Le intercettazioni come se niente fosse

Il direttore del Mattino sul vero problema della telefonata tra Renzi e Renzi

Il pubblico ministero Henry John Woodcock (Marco Cantile/LaPresse)
Il pubblico ministero Henry John Woodcock (Marco Cantile/LaPresse)

Il direttore del Mattino Alessandro Barbano ha scritto un editoriale per parlare di quello che secondo lui è il vero problema delle intercettazioni telefoniche, che va oltre quello della loro pubblicazione sui giornali e ha più a che fare con i modi di lavoro della magistratura, che sono sempre meno trasparenti.

A che titolo una procura indaga, senza averne la competenza, riguardo a fatti e ipotesi di reato su cui opera un’altra procura? E a che titolo intercetta, senza indagarle, persone indagate da un’altra procura, per un reato per cui non è consentito disporre intercettazioni? Perché questo è accaduto nell’inchiesta Consip. Il controllo di legalità, funzione suprema della democrazia affidata alla magistratura, a Napoli si è svolto mettendo a rischio la stessa legalità. Questo in troppi, a ogni livello istituzionale, hanno finto di non vedere. Come se il fatto non li riguardasse. Come se tutto fosse opera esclusiva di un maldestro o piuttosto infedele capitano dei carabinieri del Noe. Ma anche adesso che il caso è esploso in tutta la sua gravità, si continua a guardare al dito, ignorando la luna. Dove il dito è la fuga di notizie che ha portato il colloquio privato tra l’ex premier Matteo Renzi e il padre Tiziano sulla prima pagina del “Fatto quotidiano”. Ma diamine, perché stupirsi: da quindici anni a questa parte le intercettazioni disposte da alcuni pm finiscono tutte sui giornali, prima di essere valutate come prove o piuttosto come fango.
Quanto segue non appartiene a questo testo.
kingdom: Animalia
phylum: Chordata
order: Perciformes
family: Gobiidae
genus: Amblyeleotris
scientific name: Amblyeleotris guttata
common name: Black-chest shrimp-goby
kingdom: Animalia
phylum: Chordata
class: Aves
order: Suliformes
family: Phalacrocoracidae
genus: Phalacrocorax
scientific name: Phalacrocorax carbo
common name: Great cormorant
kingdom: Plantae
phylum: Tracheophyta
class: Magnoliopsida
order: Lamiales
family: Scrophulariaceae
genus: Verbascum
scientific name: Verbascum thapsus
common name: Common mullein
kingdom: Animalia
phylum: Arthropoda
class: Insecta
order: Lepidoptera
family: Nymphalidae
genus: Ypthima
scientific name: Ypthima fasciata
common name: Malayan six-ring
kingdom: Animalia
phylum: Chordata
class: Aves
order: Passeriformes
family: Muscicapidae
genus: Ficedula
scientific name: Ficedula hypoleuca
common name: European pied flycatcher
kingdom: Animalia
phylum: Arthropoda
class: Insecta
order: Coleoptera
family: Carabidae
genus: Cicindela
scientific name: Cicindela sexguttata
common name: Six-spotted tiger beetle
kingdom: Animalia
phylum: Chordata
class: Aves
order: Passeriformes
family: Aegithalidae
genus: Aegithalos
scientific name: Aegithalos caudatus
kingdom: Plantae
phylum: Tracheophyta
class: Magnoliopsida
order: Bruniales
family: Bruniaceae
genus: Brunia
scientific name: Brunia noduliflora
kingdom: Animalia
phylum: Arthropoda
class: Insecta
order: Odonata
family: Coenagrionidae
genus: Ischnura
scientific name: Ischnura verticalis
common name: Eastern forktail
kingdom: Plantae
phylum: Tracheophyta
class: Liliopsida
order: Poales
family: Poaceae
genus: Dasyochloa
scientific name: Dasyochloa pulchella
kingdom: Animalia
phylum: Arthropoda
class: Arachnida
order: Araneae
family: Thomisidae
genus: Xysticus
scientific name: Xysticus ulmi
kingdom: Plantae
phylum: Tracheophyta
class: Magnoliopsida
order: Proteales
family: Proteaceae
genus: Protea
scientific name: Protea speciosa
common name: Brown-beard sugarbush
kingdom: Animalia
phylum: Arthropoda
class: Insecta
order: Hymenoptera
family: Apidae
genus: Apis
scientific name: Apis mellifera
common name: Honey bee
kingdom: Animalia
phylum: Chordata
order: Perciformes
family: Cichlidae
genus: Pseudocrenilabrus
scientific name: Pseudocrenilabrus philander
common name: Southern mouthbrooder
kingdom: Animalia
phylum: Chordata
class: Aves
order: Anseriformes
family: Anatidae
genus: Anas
Ma c’è anche la luna. La luna è chiedersi come è stata motivata la richiesta del pm napoletano al gip di intercettare Tiziano Renzi, due mesi dopo che l’indagine era stata trasferita a Roma. Chi l’ha autorizzata e perché. Perché Napoli, che indaga ormai solo sugli appalti del Cardarelli, dovrebbe tenere sotto controllo il padre dell’ex presidente del Consiglio. Che non è indagato a Napoli, ma è indagato a Roma senza essere intercettato. E che rapporto ha quest’intercettazione con la famigerata relazione del capitano Scafarto, che fa falsamente dire all’imprenditore Alfredo Romeo di avere incontrato Tiziano Renzi. L’una è servita all’altra? Un falso è presupposto di un abuso, di un illecito, o di cos’altro? Se si fosse precostituita una prova falsa per giustificare e poi diffondere un’intercettazione altrimenti immotivata, ci troveremmo o no di fronte a un reato?
Di questo non si parla e non ci risulta che allo stato s’indaghi. Cosicché la fuga di notizie pare la cosa più grave di cui dolersi. E da cui magari difendersi, tornando a ventilare una stretta sulla diffusione delle intercettazioni, punendo i giornalisti che le pubblicano.